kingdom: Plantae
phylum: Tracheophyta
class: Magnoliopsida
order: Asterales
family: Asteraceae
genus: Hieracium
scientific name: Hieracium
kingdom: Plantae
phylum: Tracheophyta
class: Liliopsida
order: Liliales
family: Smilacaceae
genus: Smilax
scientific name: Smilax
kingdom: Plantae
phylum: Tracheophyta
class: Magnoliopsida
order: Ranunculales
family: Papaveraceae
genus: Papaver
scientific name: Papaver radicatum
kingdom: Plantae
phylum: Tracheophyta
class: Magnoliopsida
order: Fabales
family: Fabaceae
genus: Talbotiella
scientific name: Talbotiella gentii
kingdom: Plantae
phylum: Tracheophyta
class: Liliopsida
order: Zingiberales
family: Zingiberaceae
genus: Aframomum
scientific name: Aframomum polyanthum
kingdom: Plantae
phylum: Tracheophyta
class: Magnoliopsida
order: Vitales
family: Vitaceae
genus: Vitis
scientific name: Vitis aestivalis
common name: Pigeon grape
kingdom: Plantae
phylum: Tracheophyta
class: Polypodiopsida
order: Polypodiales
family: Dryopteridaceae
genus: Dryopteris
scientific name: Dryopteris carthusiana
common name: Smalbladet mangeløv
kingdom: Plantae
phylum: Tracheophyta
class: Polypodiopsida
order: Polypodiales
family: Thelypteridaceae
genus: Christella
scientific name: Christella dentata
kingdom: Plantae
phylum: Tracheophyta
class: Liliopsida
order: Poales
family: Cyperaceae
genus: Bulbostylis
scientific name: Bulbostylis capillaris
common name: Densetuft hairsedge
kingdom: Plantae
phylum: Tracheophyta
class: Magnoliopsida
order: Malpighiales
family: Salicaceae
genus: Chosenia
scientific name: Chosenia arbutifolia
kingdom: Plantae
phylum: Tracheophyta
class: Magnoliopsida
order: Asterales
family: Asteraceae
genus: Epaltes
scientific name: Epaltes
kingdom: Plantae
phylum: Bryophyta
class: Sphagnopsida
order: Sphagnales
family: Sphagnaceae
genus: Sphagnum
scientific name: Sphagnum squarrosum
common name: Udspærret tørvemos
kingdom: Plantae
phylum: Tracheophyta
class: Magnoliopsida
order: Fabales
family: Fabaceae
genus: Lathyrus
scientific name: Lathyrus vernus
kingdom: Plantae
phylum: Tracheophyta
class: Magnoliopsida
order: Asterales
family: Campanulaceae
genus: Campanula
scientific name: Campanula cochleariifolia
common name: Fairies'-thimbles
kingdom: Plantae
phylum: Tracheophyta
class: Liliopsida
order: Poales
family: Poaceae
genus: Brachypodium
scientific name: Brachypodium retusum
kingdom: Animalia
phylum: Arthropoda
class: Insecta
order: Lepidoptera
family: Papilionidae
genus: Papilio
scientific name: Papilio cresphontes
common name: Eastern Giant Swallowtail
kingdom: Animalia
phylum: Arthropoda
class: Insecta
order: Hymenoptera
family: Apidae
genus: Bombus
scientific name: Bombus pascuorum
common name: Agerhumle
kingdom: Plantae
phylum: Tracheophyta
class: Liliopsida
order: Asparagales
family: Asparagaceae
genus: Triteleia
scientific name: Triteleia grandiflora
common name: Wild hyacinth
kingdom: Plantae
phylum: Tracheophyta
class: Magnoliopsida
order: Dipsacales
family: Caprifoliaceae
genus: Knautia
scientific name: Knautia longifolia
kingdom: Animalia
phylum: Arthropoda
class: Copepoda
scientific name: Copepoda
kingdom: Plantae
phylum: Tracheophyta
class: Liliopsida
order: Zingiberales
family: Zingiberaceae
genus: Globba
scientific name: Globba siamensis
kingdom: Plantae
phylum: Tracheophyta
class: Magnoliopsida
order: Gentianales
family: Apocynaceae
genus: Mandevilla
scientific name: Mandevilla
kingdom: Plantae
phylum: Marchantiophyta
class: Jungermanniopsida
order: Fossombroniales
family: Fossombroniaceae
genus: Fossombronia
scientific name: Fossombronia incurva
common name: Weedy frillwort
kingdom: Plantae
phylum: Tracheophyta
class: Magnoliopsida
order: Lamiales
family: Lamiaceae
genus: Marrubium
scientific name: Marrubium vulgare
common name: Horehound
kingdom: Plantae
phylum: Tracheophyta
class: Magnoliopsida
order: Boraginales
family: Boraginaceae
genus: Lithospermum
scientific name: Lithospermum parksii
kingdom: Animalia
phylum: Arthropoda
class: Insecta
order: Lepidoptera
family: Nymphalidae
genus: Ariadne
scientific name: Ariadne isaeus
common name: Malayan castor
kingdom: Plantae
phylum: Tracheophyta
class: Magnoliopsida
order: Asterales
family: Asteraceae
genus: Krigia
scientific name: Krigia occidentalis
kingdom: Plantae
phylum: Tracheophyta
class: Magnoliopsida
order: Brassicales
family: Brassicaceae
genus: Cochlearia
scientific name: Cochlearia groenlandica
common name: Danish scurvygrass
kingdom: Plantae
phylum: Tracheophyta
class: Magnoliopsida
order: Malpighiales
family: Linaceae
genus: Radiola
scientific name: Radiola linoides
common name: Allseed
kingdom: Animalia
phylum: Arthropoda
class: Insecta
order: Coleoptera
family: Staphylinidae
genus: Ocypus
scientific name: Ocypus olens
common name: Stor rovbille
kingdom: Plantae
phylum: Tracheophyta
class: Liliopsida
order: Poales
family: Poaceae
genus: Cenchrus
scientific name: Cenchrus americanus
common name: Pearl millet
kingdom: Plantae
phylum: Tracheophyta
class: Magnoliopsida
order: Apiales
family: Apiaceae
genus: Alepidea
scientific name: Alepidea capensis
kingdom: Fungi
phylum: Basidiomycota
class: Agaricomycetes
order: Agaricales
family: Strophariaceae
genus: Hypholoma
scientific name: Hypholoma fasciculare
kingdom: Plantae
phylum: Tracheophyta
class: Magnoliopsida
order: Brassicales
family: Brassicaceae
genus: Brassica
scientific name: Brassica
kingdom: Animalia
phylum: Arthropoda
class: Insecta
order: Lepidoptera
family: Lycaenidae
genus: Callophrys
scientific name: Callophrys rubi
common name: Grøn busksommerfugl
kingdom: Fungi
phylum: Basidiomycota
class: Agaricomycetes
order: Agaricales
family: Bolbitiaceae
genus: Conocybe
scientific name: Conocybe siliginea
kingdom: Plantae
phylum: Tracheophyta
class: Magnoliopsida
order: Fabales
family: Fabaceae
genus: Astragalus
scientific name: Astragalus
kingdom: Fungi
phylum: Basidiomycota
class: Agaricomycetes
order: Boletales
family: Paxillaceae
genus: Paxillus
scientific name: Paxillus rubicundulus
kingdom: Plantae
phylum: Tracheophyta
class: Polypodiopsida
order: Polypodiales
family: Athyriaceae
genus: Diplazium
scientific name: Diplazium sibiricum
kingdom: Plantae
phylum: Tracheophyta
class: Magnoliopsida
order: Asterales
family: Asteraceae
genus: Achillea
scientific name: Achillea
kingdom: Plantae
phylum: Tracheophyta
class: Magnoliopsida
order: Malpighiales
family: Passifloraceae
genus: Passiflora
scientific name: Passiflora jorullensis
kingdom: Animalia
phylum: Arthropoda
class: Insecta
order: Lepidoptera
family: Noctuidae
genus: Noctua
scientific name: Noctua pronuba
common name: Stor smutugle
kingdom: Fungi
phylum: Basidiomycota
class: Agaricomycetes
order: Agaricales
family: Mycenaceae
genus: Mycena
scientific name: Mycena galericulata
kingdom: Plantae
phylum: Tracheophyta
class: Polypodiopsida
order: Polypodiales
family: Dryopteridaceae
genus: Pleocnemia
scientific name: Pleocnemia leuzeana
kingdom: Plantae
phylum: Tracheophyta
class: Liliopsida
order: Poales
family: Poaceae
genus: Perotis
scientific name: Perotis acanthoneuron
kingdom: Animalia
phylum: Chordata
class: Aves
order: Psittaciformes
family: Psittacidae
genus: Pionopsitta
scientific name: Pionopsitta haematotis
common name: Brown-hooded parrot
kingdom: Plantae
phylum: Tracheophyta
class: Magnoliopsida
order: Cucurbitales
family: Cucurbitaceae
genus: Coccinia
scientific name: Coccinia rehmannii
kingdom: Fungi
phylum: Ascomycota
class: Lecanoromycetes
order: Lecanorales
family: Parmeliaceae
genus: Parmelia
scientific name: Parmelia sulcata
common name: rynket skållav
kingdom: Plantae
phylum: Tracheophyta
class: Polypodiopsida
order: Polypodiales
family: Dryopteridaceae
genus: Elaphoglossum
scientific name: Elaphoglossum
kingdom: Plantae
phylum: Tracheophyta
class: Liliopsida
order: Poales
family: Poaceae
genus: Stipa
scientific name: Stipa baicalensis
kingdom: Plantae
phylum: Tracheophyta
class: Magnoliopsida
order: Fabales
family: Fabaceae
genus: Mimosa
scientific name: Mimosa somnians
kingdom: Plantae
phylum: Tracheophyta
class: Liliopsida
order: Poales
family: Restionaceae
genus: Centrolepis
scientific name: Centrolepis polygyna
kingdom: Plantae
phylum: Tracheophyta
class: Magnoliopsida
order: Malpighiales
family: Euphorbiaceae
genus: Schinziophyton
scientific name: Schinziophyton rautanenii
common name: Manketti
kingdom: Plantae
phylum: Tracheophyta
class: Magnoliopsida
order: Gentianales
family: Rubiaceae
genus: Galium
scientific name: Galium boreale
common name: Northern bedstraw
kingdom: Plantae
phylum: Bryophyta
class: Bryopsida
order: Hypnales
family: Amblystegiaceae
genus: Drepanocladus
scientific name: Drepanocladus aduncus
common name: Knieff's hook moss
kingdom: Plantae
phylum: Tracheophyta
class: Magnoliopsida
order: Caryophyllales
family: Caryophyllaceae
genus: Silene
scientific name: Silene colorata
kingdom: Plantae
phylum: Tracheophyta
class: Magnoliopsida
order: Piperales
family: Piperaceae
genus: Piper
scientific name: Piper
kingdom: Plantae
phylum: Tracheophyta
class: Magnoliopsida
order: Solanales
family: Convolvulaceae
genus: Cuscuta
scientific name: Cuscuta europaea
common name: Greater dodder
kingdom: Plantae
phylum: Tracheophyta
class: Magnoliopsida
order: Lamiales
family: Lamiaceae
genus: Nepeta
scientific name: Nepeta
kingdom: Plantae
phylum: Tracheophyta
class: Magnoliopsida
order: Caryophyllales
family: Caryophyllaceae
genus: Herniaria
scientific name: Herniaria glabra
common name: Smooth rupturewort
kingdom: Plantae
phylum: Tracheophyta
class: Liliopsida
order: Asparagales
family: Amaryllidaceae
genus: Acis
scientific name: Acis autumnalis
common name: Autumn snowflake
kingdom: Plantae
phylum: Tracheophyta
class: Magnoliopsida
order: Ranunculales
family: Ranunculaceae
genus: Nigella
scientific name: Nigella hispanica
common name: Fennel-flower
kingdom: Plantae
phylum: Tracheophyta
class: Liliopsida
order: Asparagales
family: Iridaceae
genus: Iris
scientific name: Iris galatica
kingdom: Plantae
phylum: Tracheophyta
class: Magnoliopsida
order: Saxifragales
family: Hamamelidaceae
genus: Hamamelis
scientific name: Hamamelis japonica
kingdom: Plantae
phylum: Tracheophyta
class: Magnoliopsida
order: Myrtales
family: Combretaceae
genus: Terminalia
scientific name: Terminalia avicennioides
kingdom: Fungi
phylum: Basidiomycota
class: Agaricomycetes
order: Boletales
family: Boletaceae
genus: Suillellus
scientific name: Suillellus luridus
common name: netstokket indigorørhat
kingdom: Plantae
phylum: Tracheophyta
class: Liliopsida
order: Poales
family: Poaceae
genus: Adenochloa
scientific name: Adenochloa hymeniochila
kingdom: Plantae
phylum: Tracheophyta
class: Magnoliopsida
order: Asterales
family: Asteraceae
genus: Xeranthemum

###

> [Problem statement]:
Render the lines between the one containing "family: Parmeliaceae" and the one containing "scientific name: Galium boreale", inclusive, as a numbered list with blank lines omitted.

> [Written solution]:
1. family: Parmeliaceae
2. genus: Parmelia
3. scientific name: Parmelia sulcata
4. common name: rynket skållav
5. kingdom: Plantae
6. phylum: Tracheophyta
7. class: Polypodiopsida
8. order: Polypodiales
9. family: Dryopteridaceae
10. genus: Elaphoglossum
11. scientific name: Elaphoglossum
12. kingdom: Plantae
13. phylum: Tracheophyta
14. class: Liliopsida
15. order: Poales
16. family: Poaceae
17. genus: Stipa
18. scientific name: Stipa baicalensis
19. kingdom: Plantae
20. phylum: Tracheophyta
21. class: Magnoliopsida
22. order: Fabales
23. family: Fabaceae
24. genus: Mimosa
25. scientific name: Mimosa somnians
26. kingdom: Plantae
27. phylum: Tracheophyta
28. class: Liliopsida
29. order: Poales
30. family: Restionaceae
31. genus: Centrolepis
32. scientific name: Centrolepis polygyna
33. kingdom: Plantae
34. phylum: Tracheophyta
35. class: Magnoliopsida
36. order: Malpighiales
37. family: Euphorbiaceae
38. genus: Schinziophyton
39. scientific name: Schinziophyton rautanenii
40. common name: Manketti
41. kingdom: Plantae
42. phylum: Tracheophyta
43. class: Magnoliopsida
44. order: Gentianales
45. family: Rubiaceae
46. genus: Galium
47. scientific name: Galium boreale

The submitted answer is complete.